Nepali Times: How do you evaluate Nepal's People's Movement of April 2006?
Herve Jouanjean: Very positively. The problem is that the degree of information available to the average citizen in Europe. From the media, the European public knows that the people were fed up with the royal regime, that the seven party alliance started a people's movement and that the king retreated under pressure. The public is much less aware of the intricacies within this general scenario, including the role of the Maoists in making the movement successful.
What are the challenges ahead?
All the energy has now to be put into the process of peace and reconciliation. The people of Nepal have said that they want a political resolution and everyone must support this 100 percent. The government is made up of some very astute politicians who have gone into this with their eyes wide open. They know the risks and have evaluated the challenge. They know how to play poker, understanding the strengths and weaknesses of the partners. This is a dangerous game but what else can you do when a force that has been underground for 10 years says that it is ready to talk?
Are you confident they can resolve their differences?
I look at the wisdom of the Nepali people, who have told their politicians to go ahead in the dialogue with the Maoist rebels knowing there is no military solution. At the same time, this wisdom will not be well served if the elections to be held in the future are not free and fair.
The European Union represents one of the finest examples of reconciliation and reconstruction of modern times. Despite so many deaths, the enemies of the Second World War learnt to courageously work together. We learnt to sit across the table and have dialogue, which led to reconciliation and reconstruction.
How do you propose to help Nepal now?
After the royal coup of 1 February 2005, we suspended all assistance except in the humanitarian arena, including assistance to UNHCR and the Office of the High Commissioner on Human Rights. We provide fully 80 percent of the assistance for the OHCHR. The Commission has now decided to resume all assistance so about 20 million euros halted in the pipeline will immediately begin to flow. And after 1 January 2007, you can expect a new phase of program assistance for Nepal. We will watch the peace and democracy restoration process closely to make sure there is no slippage. If everything goes well, then we will bring forth an extensive new package of EC assistance for Nepal, which will seek to target rural areas.

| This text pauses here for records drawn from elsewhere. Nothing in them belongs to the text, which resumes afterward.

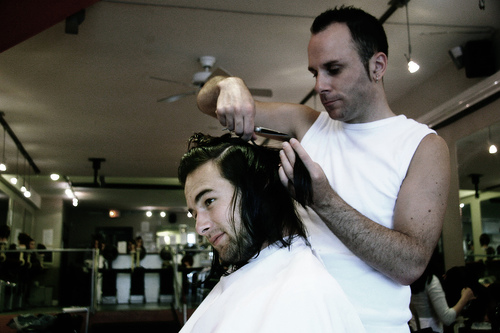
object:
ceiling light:
[401, 58, 423, 74]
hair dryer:
[82, 250, 103, 305]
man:
[160, 125, 367, 333]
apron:
[172, 232, 376, 332]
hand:
[214, 75, 260, 142]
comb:
[256, 124, 291, 138]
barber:
[195, 0, 461, 333]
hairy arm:
[332, 137, 459, 288]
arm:
[425, 273, 463, 328]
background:
[1, 155, 499, 323]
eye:
[202, 197, 219, 205]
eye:
[192, 212, 199, 218]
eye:
[310, 71, 320, 78]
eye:
[327, 65, 342, 75]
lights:
[49, 172, 63, 181]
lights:
[8, 176, 23, 186]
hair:
[171, 126, 315, 250]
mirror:
[478, 193, 499, 260]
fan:
[148, 52, 274, 106]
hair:
[309, 3, 394, 82]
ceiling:
[15, 62, 178, 192]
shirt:
[285, 108, 442, 331]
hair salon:
[0, 0, 500, 331]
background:
[15, 42, 293, 83]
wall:
[454, 106, 498, 257]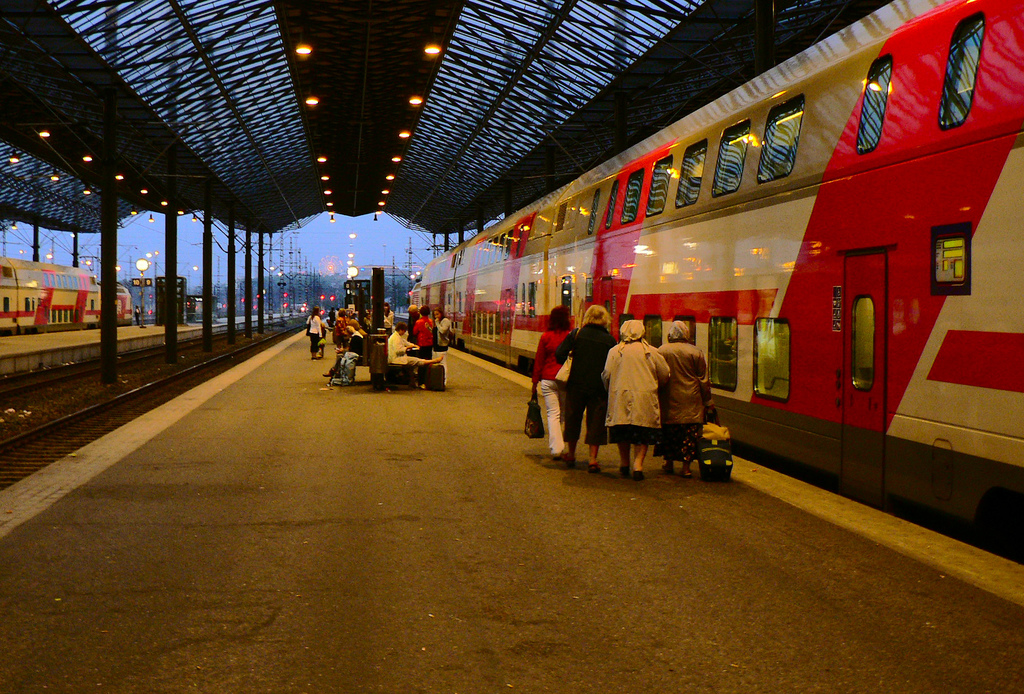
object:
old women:
[532, 305, 715, 482]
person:
[306, 305, 323, 359]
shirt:
[306, 314, 323, 337]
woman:
[555, 304, 618, 473]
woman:
[531, 305, 572, 461]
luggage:
[696, 422, 732, 481]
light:
[306, 97, 319, 104]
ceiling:
[276, 0, 463, 217]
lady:
[600, 319, 669, 480]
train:
[411, 0, 1024, 551]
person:
[388, 322, 443, 366]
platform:
[0, 310, 1024, 694]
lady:
[657, 320, 715, 477]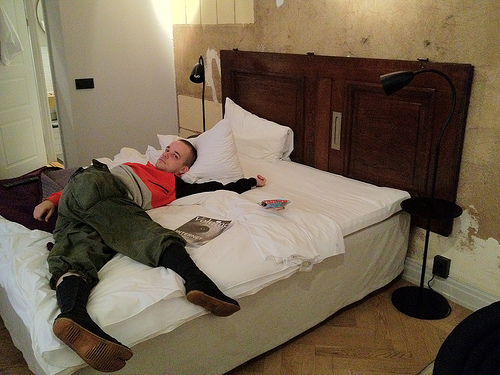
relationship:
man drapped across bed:
[32, 140, 266, 374] [1, 141, 412, 374]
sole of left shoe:
[53, 319, 133, 373] [54, 276, 127, 349]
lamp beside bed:
[380, 66, 463, 320] [1, 141, 412, 374]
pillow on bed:
[223, 98, 294, 162] [1, 141, 412, 374]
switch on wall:
[76, 79, 94, 89] [43, 0, 180, 168]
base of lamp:
[389, 286, 450, 320] [380, 66, 463, 320]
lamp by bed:
[380, 66, 463, 320] [1, 141, 412, 374]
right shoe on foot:
[158, 242, 240, 317] [187, 289, 241, 320]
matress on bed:
[285, 163, 413, 239] [1, 141, 412, 374]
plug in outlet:
[432, 255, 451, 279] [431, 269, 438, 277]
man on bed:
[32, 140, 266, 374] [1, 141, 412, 374]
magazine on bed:
[170, 214, 233, 249] [1, 141, 412, 374]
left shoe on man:
[54, 276, 127, 349] [32, 140, 266, 374]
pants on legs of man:
[48, 164, 188, 288] [32, 140, 266, 374]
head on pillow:
[154, 140, 196, 175] [181, 119, 244, 185]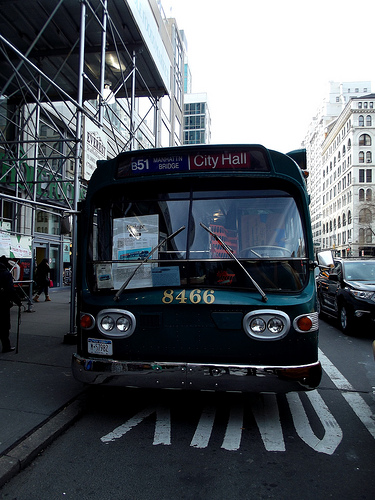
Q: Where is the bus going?
A: City Hall.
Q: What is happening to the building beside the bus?
A: Under construction.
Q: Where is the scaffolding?
A: On the sidewalk by the bus.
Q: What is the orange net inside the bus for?
A: To protect the driver.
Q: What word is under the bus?
A: Only.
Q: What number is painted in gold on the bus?
A: 8466.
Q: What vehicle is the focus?
A: Bus.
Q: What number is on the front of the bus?
A: 8466.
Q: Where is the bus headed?
A: City hall.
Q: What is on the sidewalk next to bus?
A: Scaffolding.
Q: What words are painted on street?
A: Only.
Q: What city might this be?
A: New york.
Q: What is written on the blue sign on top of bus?
A: Manhattan bridge.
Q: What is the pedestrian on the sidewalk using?
A: Cane.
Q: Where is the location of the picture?
A: A big city.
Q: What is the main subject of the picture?
A: A bus.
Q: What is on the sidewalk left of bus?
A: Scaffolding.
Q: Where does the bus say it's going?
A: City Hall.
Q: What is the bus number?
A: 8466.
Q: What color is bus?
A: Green.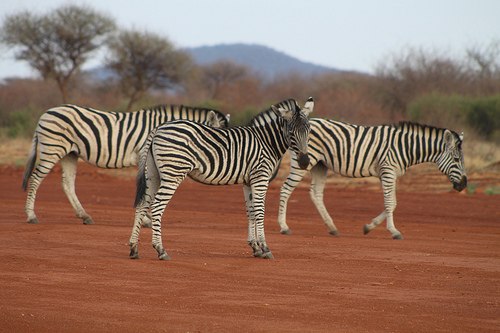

What if there is slippage?
If, for example, the Maoists do not cooperate on the path to peace and democracy, we will be forced to reconsider the support promised after January 2007. This will also be true of other donors, I believe.
What is your level of confidence in Nepal's future?
My answer is simple-let us do it, let us move ahead with the best of expectations. Among the politicians there is a roadmap and a political vision. However, we are not blind to the fact that there are so many complex details to be managed. This includes demobilisation, decommissioning of arms, rehabilitation of the violence-affected population and reconciliation. The rebel fighters will have to be rehabilitated as well, for they will not easily go back to the village. At the Commission, we have experience with this kind of situation in Latin America and in Aceh.